> Prompt: Nothing but the records, repeated word for word and free of pictures, belongs in the answer.

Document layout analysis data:
==================================================

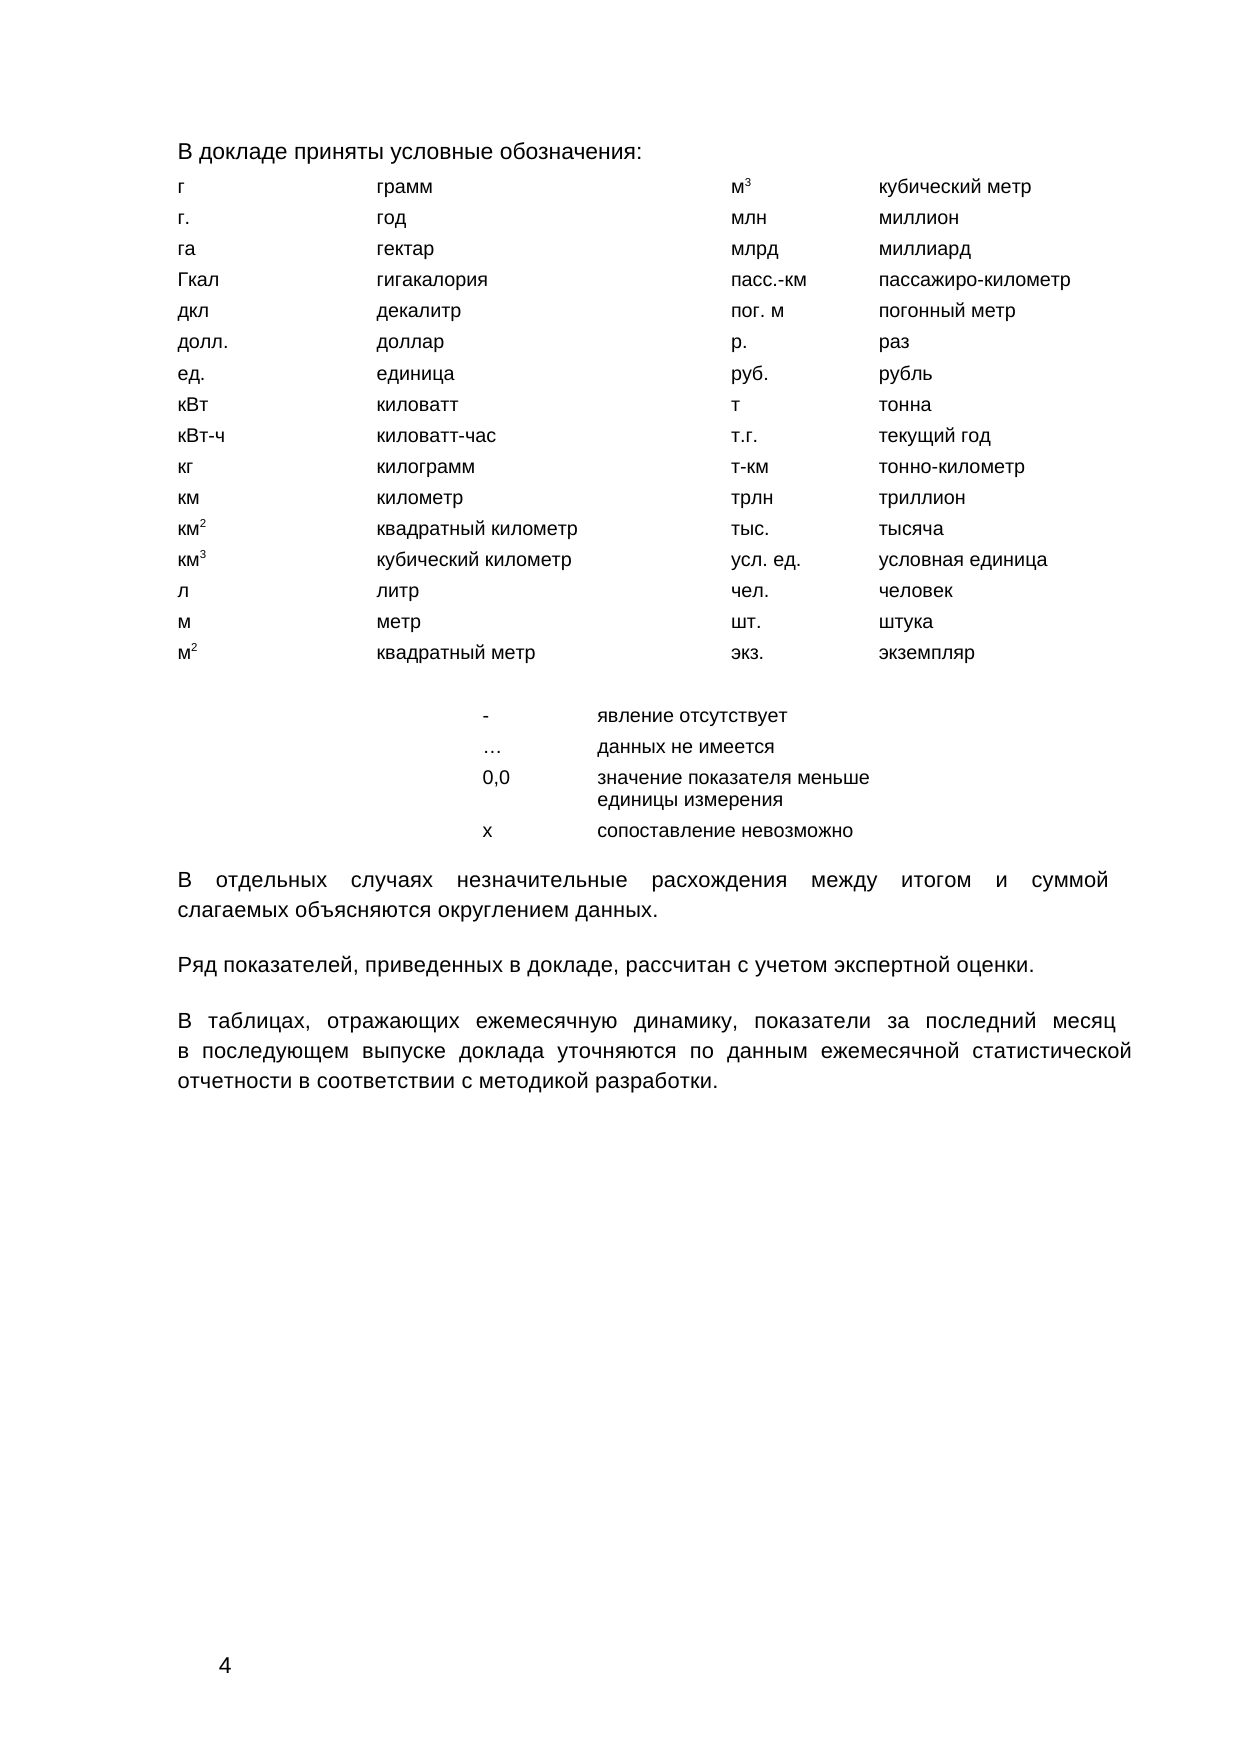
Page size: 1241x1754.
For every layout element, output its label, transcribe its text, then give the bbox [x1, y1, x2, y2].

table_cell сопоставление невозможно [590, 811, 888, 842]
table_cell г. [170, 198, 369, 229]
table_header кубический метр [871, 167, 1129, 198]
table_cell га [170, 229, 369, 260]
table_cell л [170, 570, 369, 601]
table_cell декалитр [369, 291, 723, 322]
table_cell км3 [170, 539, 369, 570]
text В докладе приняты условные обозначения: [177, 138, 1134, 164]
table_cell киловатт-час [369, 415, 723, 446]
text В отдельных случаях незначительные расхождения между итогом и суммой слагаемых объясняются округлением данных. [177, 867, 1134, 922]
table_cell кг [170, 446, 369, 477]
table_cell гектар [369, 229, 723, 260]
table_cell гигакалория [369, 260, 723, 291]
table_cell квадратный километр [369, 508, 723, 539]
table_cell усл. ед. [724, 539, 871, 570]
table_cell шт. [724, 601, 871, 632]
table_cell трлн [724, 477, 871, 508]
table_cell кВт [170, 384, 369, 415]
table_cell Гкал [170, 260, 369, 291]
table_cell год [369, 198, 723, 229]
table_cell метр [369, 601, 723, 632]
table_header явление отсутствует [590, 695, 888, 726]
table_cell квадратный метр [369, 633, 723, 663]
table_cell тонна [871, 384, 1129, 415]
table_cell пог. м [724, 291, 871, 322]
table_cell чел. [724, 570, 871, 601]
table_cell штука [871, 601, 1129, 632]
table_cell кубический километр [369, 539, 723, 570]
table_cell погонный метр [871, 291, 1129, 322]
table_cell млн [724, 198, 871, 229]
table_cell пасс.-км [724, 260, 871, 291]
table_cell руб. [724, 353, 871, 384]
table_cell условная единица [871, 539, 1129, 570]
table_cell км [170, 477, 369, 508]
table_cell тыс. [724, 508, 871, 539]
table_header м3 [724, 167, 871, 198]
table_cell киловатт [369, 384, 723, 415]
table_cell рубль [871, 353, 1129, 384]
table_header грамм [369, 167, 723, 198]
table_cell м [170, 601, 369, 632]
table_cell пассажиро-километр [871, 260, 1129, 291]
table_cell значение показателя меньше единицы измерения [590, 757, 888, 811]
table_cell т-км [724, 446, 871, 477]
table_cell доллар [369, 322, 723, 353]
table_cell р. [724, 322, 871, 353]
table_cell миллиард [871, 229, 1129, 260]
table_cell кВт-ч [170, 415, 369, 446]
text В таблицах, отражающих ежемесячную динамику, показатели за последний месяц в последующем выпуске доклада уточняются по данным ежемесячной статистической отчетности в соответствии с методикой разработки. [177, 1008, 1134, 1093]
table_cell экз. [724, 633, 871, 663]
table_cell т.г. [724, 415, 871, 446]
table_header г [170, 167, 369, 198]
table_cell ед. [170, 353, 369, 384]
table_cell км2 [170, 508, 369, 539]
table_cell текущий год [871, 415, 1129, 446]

==================================================

> Answer:
Page size: 1241x1754.
For every layout element, output its label, transcribe its text, then give the bbox [x1, y1, x2, y2].

table_cell сопоставление невозможно [590, 811, 888, 842]
table_cell г. [170, 198, 369, 229]
table_header кубический метр [871, 167, 1129, 198]
table_cell га [170, 229, 369, 260]
table_cell л [170, 570, 369, 601]
table_cell декалитр [369, 291, 723, 322]
table_cell км3 [170, 539, 369, 570]
text В докладе приняты условные обозначения: [177, 138, 1134, 164]
table_cell киловатт-час [369, 415, 723, 446]
text В отдельных случаях незначительные расхождения между итогом и суммой слагаемых объясняются округлением данных. [177, 867, 1134, 922]
table_cell кг [170, 446, 369, 477]
table_cell гектар [369, 229, 723, 260]
table_cell гигакалория [369, 260, 723, 291]
table_cell квадратный километр [369, 508, 723, 539]
table_cell усл. ед. [724, 539, 871, 570]
table_cell шт. [724, 601, 871, 632]
table_cell трлн [724, 477, 871, 508]
table_cell кВт [170, 384, 369, 415]
table_cell Гкал [170, 260, 369, 291]
table_cell год [369, 198, 723, 229]
table_cell метр [369, 601, 723, 632]
table_header явление отсутствует [590, 695, 888, 726]
table_cell квадратный метр [369, 633, 723, 663]
table_cell тонна [871, 384, 1129, 415]
table_cell пог. м [724, 291, 871, 322]
table_cell чел. [724, 570, 871, 601]
table_cell штука [871, 601, 1129, 632]
table_cell кубический километр [369, 539, 723, 570]
table_cell погонный метр [871, 291, 1129, 322]
table_cell млн [724, 198, 871, 229]
table_cell пасс.-км [724, 260, 871, 291]
table_cell руб. [724, 353, 871, 384]
table_cell условная единица [871, 539, 1129, 570]
table_cell км [170, 477, 369, 508]
table_cell тыс. [724, 508, 871, 539]
table_header м3 [724, 167, 871, 198]
table_cell киловатт [369, 384, 723, 415]
table_cell рубль [871, 353, 1129, 384]
table_header грамм [369, 167, 723, 198]
table_cell м [170, 601, 369, 632]
table_cell пассажиро-километр [871, 260, 1129, 291]
table_cell значение показателя меньше единицы измерения [590, 757, 888, 811]
table_cell т-км [724, 446, 871, 477]
table_cell доллар [369, 322, 723, 353]
table_cell р. [724, 322, 871, 353]
table_cell миллиард [871, 229, 1129, 260]
table_cell кВт-ч [170, 415, 369, 446]
text В таблицах, отражающих ежемесячную динамику, показатели за последний месяц в последующем выпуске доклада уточняются по данным ежемесячной статистической отчетности в соответствии с методикой разработки. [177, 1008, 1134, 1093]
table_cell экз. [724, 633, 871, 663]
table_cell т.г. [724, 415, 871, 446]
table_header г [170, 167, 369, 198]
table_cell ед. [170, 353, 369, 384]
table_cell км2 [170, 508, 369, 539]
table_cell текущий год [871, 415, 1129, 446]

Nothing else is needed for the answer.